A la pequeña Jacinta le encantaba jugar. Su infancia era feliz pues sus padres, salvo las responsabilidades del colegio, la dejaban divertirse libremente, y disponía de una gran cantidad y variedad de juguetes para hacerlo, además de un casi interminable patio para ella y sus hermanos. Cada día era una aventura nueva, en la cual su fértil imaginación la llevaba por realidades inexistentes y mágicas que, apoyada por sus juguetes y por lo que encontrara a su alrededor, hacían de su vida un carnaval interminable.
Hacía ya un par de semanas que Jacinta estaba emocionada con su nuevo descubrimiento. Una tarde, tomando once con sus padres en una de las viejas y grandes sillas del comedor, se dio cuenta que si se sentaba cerca del borde su cuerpo empezaba a saltar rítmicamente, y no se detenía hasta que cambiaba de posición. Cuando le preguntó a su madre ésta le dijo algo de la sangre que pasaba a sus piernas y de los latidos del corazón, pero ello no importaba, ahora tenía un nuevo y espectacular juego que sólo necesitaba de sus piernas y la vieja silla. Desde ese día y a cada rato se sentaba en ella y se quedaba en silencio, sintiendo cómo su cuerpo se mecía, como si la silla tuviera la misma magia de los parques de diversiones. A veces se demoraba un poco en encontrar la posición precisa de sus piernas en la silla, pero cuando lo lograba la diversión estaba asegurada por horas.

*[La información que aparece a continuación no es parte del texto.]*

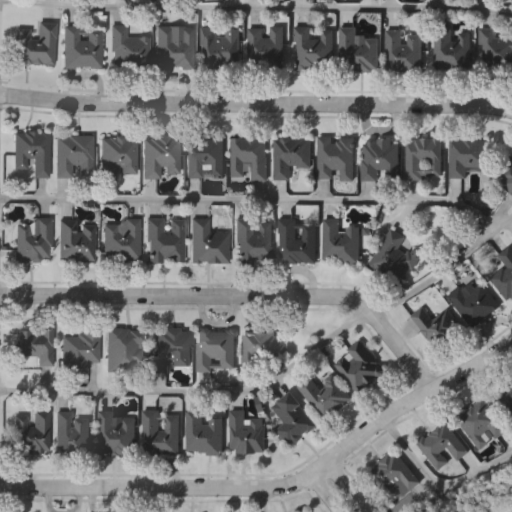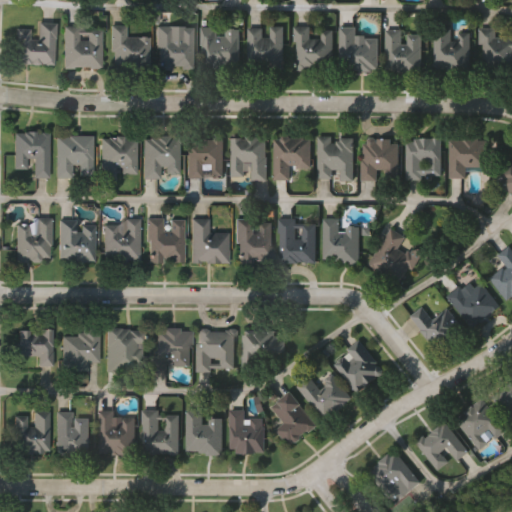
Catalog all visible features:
road: (255, 10)
building: (35, 44)
building: (221, 46)
building: (36, 47)
building: (81, 47)
building: (175, 47)
building: (267, 47)
building: (128, 48)
building: (315, 48)
building: (82, 49)
building: (175, 49)
building: (220, 49)
building: (266, 49)
building: (495, 49)
building: (315, 50)
building: (358, 50)
building: (404, 50)
building: (452, 50)
building: (128, 51)
building: (495, 51)
building: (453, 52)
building: (358, 53)
building: (404, 54)
road: (256, 102)
building: (31, 151)
building: (73, 153)
building: (32, 154)
building: (119, 154)
building: (161, 154)
building: (291, 154)
building: (466, 154)
building: (205, 155)
building: (249, 156)
building: (335, 157)
building: (423, 157)
building: (74, 158)
building: (118, 158)
building: (161, 158)
building: (205, 158)
building: (291, 158)
building: (337, 159)
building: (467, 159)
building: (250, 160)
building: (379, 160)
building: (381, 160)
building: (424, 160)
building: (506, 179)
building: (507, 179)
road: (252, 201)
building: (164, 238)
building: (33, 240)
building: (76, 240)
building: (252, 240)
building: (296, 240)
building: (121, 241)
building: (207, 241)
building: (33, 242)
building: (77, 242)
building: (165, 242)
building: (340, 242)
building: (122, 243)
building: (254, 243)
building: (298, 244)
building: (341, 244)
building: (208, 245)
building: (394, 257)
building: (394, 260)
road: (445, 271)
building: (505, 274)
building: (505, 276)
road: (237, 294)
building: (474, 303)
building: (475, 304)
building: (438, 326)
building: (438, 328)
building: (34, 344)
building: (265, 345)
building: (36, 347)
building: (80, 347)
building: (123, 347)
building: (171, 347)
building: (260, 347)
building: (215, 348)
building: (171, 350)
building: (80, 351)
building: (216, 351)
building: (124, 352)
building: (360, 366)
building: (359, 368)
road: (199, 392)
building: (325, 395)
building: (326, 397)
building: (505, 399)
building: (505, 401)
building: (292, 417)
building: (293, 421)
building: (482, 422)
building: (481, 426)
building: (31, 431)
building: (160, 432)
building: (71, 433)
building: (116, 433)
building: (205, 433)
building: (247, 433)
building: (32, 435)
building: (162, 435)
building: (205, 435)
building: (72, 436)
building: (116, 436)
building: (247, 436)
building: (442, 444)
building: (443, 448)
building: (395, 475)
building: (394, 478)
road: (276, 484)
road: (344, 484)
road: (435, 488)
road: (326, 490)
road: (264, 498)
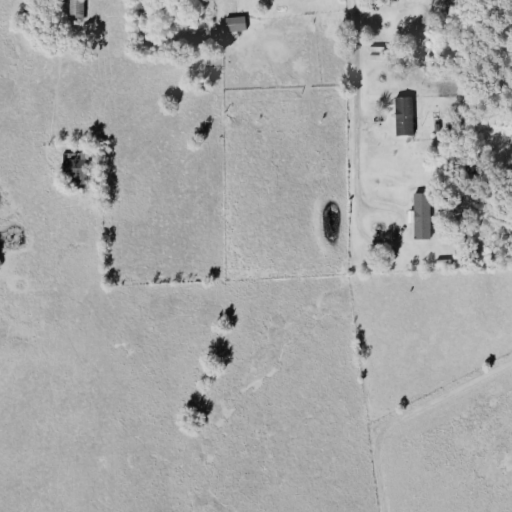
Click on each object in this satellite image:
building: (236, 24)
road: (358, 116)
building: (405, 116)
building: (77, 172)
building: (421, 216)
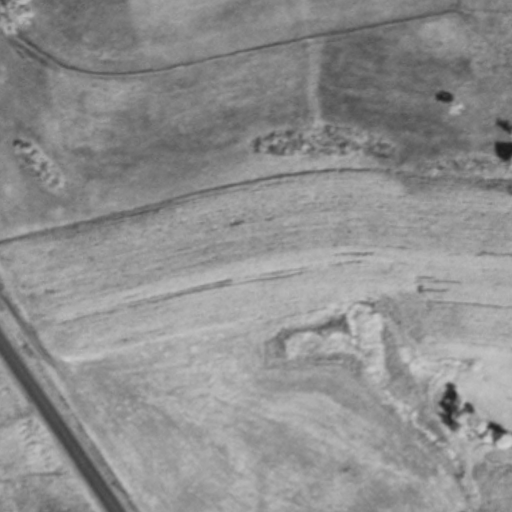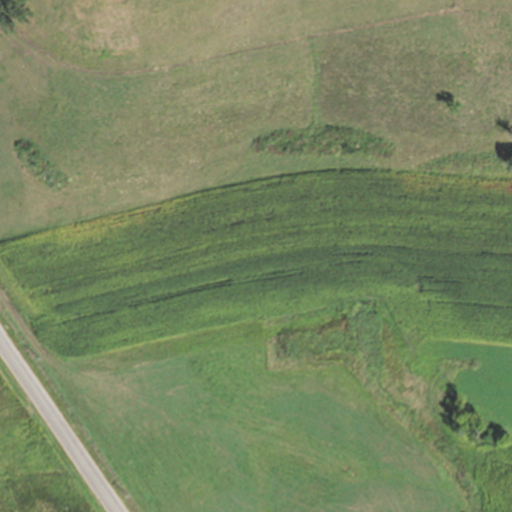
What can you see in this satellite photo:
road: (59, 423)
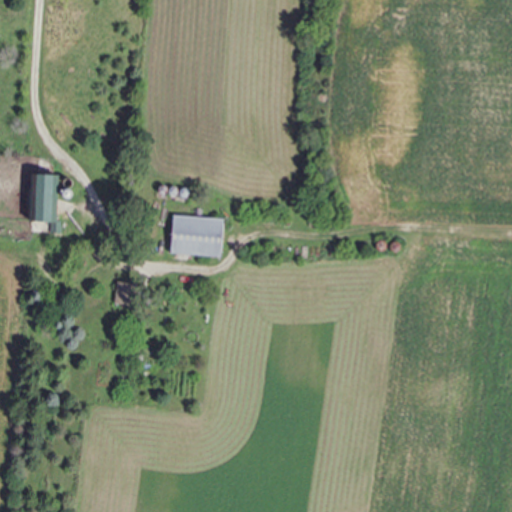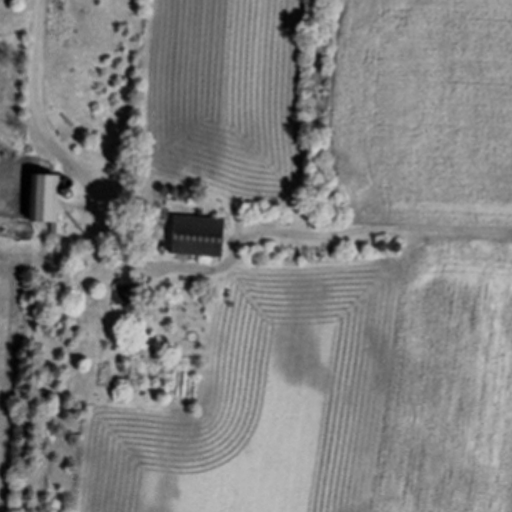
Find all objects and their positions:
building: (41, 198)
road: (101, 210)
building: (196, 236)
building: (123, 293)
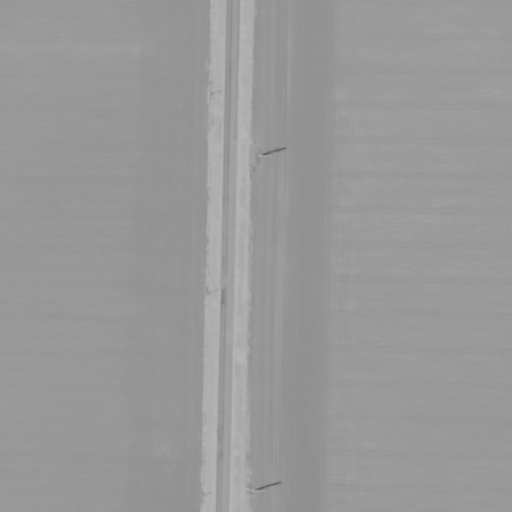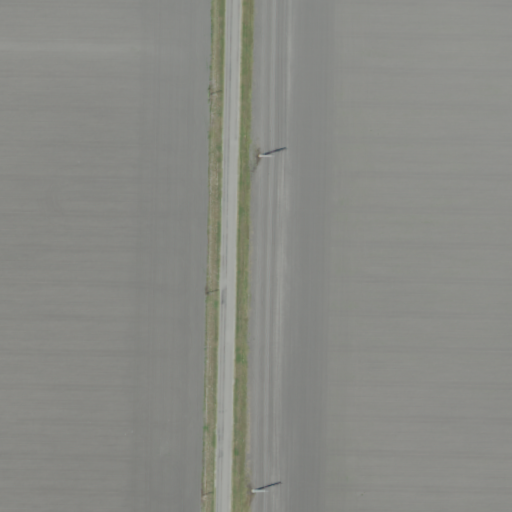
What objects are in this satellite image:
power tower: (259, 156)
road: (228, 256)
power tower: (251, 492)
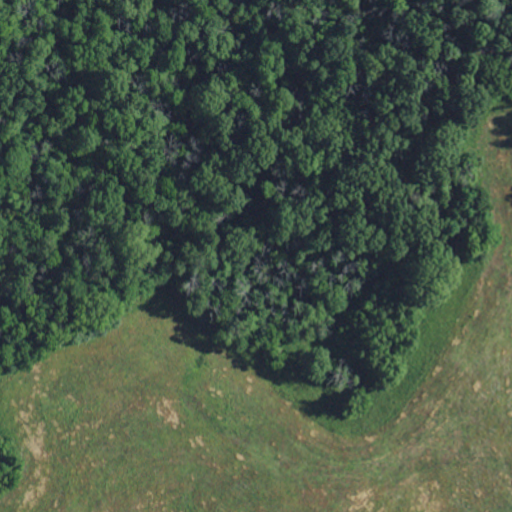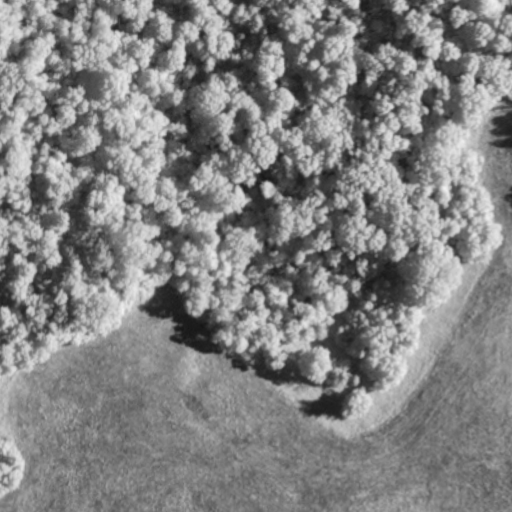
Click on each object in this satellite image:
park: (200, 128)
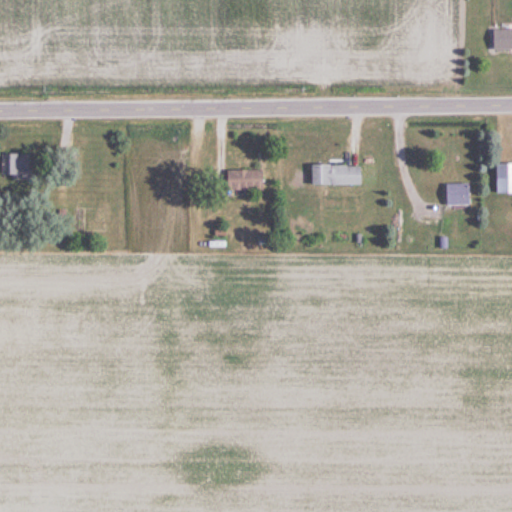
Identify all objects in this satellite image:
building: (500, 40)
road: (256, 104)
building: (13, 167)
building: (333, 176)
building: (502, 179)
building: (240, 181)
building: (454, 195)
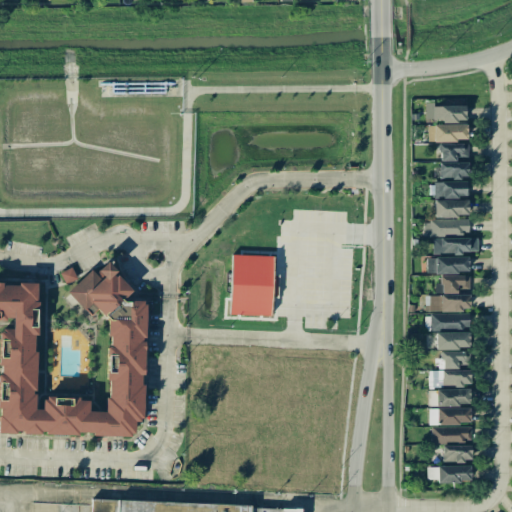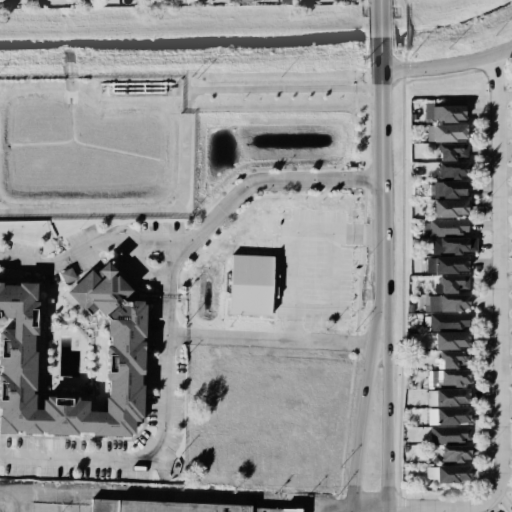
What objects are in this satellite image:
road: (447, 65)
road: (282, 88)
road: (185, 97)
building: (445, 113)
building: (449, 132)
road: (380, 144)
building: (451, 151)
building: (451, 169)
building: (449, 189)
road: (231, 200)
building: (450, 208)
road: (138, 211)
building: (444, 227)
road: (359, 233)
road: (163, 239)
building: (453, 245)
road: (297, 266)
building: (67, 275)
building: (453, 283)
building: (251, 285)
road: (335, 291)
building: (446, 303)
building: (448, 321)
road: (372, 333)
road: (229, 338)
building: (451, 340)
road: (332, 342)
road: (500, 350)
road: (383, 354)
building: (452, 359)
building: (72, 362)
building: (452, 378)
road: (85, 382)
building: (452, 397)
building: (452, 415)
building: (449, 434)
road: (358, 444)
building: (456, 453)
road: (386, 465)
building: (453, 474)
road: (158, 496)
road: (330, 504)
building: (100, 505)
building: (191, 507)
parking lot: (305, 511)
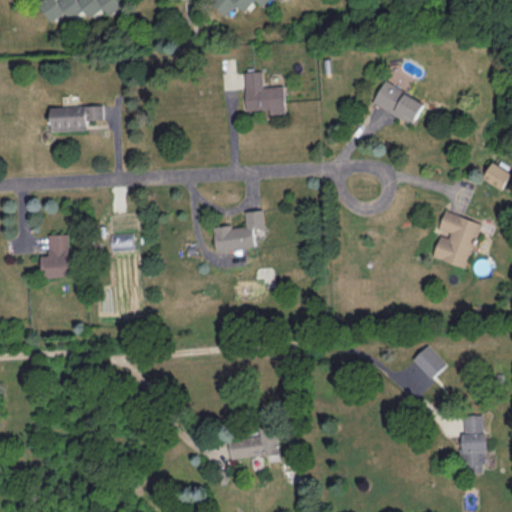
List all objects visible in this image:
building: (230, 4)
building: (75, 6)
building: (263, 93)
building: (398, 101)
building: (74, 115)
road: (400, 172)
building: (497, 174)
road: (174, 178)
building: (240, 231)
building: (456, 237)
building: (122, 239)
building: (57, 255)
road: (182, 347)
building: (429, 360)
road: (407, 389)
road: (164, 404)
building: (256, 442)
building: (472, 442)
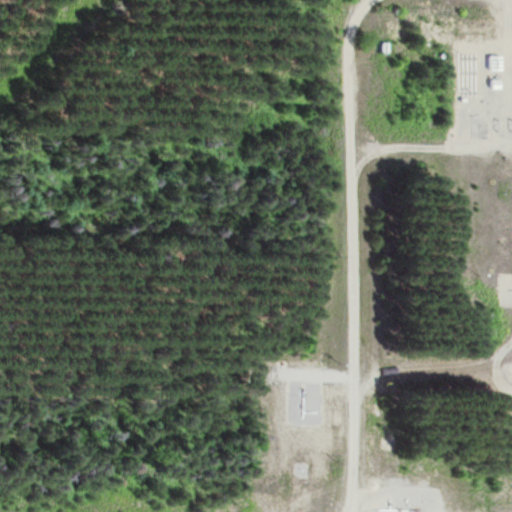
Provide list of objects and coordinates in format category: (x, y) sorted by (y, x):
building: (493, 65)
road: (351, 252)
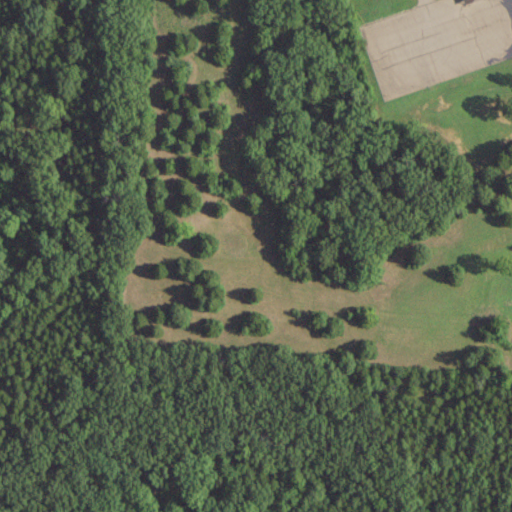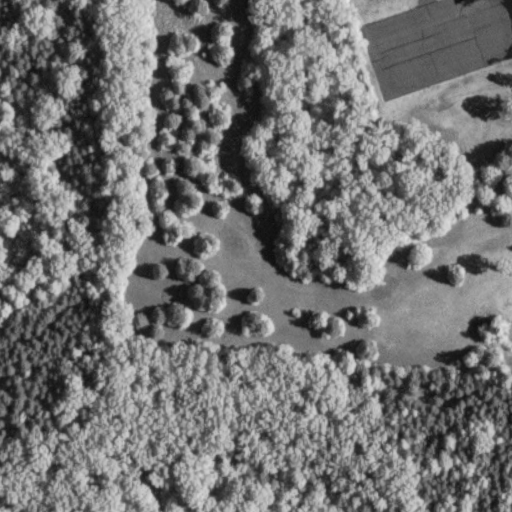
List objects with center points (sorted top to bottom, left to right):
road: (430, 61)
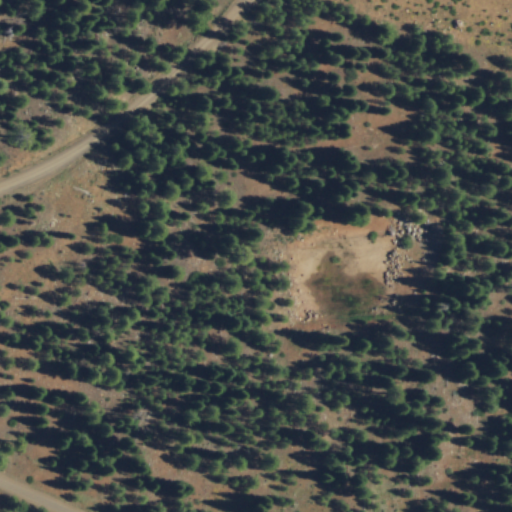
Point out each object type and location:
road: (134, 99)
road: (35, 497)
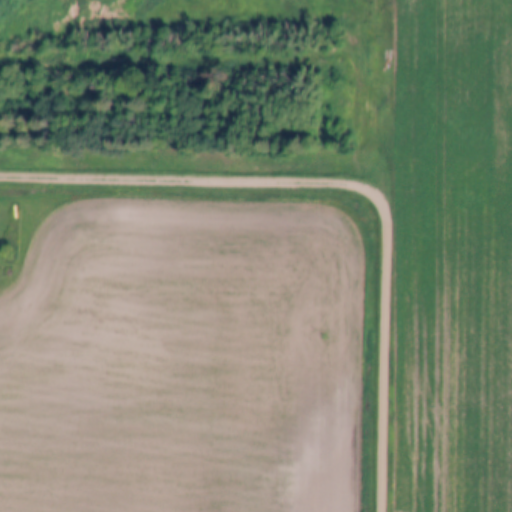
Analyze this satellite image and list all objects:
road: (193, 176)
road: (395, 348)
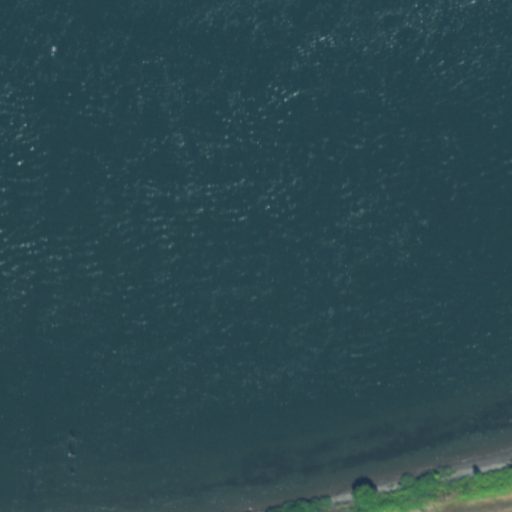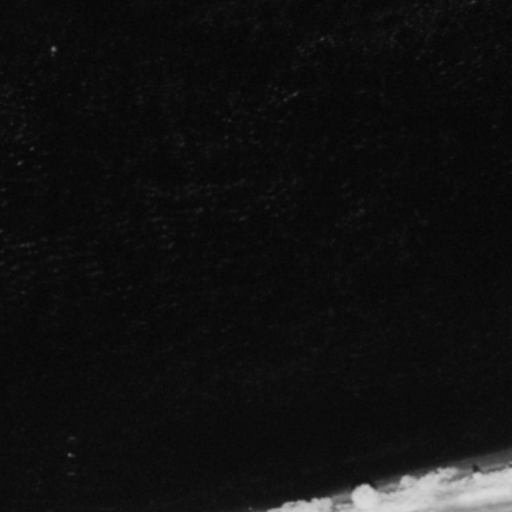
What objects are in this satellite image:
park: (428, 492)
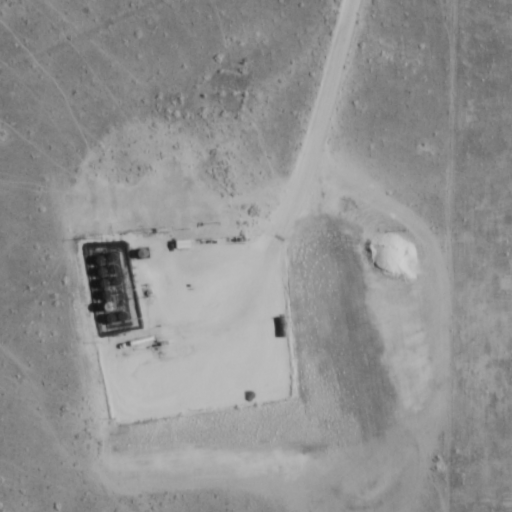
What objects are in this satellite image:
road: (293, 209)
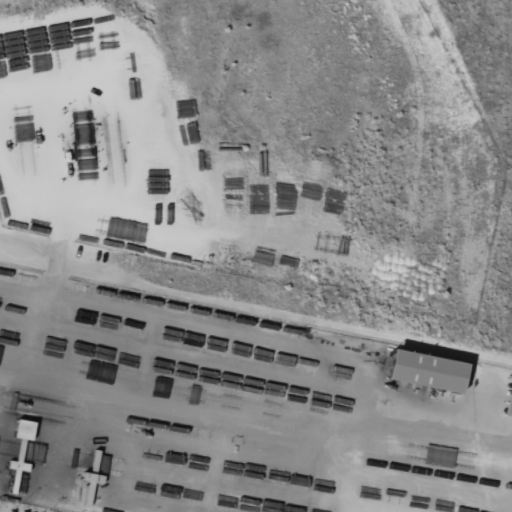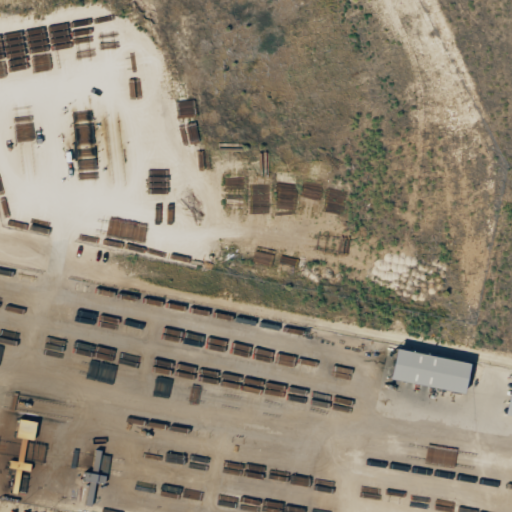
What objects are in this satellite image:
building: (430, 370)
building: (510, 405)
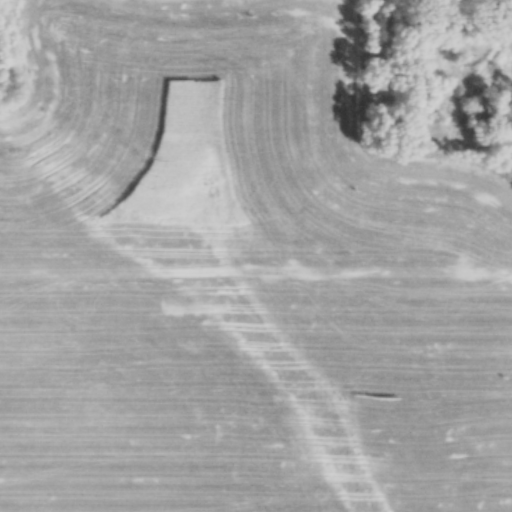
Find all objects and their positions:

A la pequeña Jacinta le encantaba jugar. Esa tarde de sábado se sentó después de almuerzo en la gran silla que arrastró con dificultad hasta el domitorio que compartía con su hermana mayor, y rápidamente encontró la posición exacta para que su cuerpo empezara con el rítmico vaivén. En esa ocasión y por primera vez se atrevió a cerrar los ojos mientras lo hacía, y la sensación fue maravillosa, parecía que toda la habitación, toda la casa, e inclusive todo el mundo se movieran al ritmo de sus piernas. En su mente de niña sentía como las paredes vibraban, como sonaban los juguetes en las estanterías, como sonaban los vasos y platos en el mueble del comedor, como sonaban los maceteros en el patio. De pronto el grito desesperado de sus padres la hizo abrir los ojos y pararse rápidamente para ir corriendo donde ellos, terminando abruptamente con el rítmico movimiento generado por sus piernas. El llamado fue justo a tiempo: si sus padres se hubiern demorado algunos segundos más en llamarla, el terremoto provocado por la mente de Jacinta se hubiera convertido en cataclismo.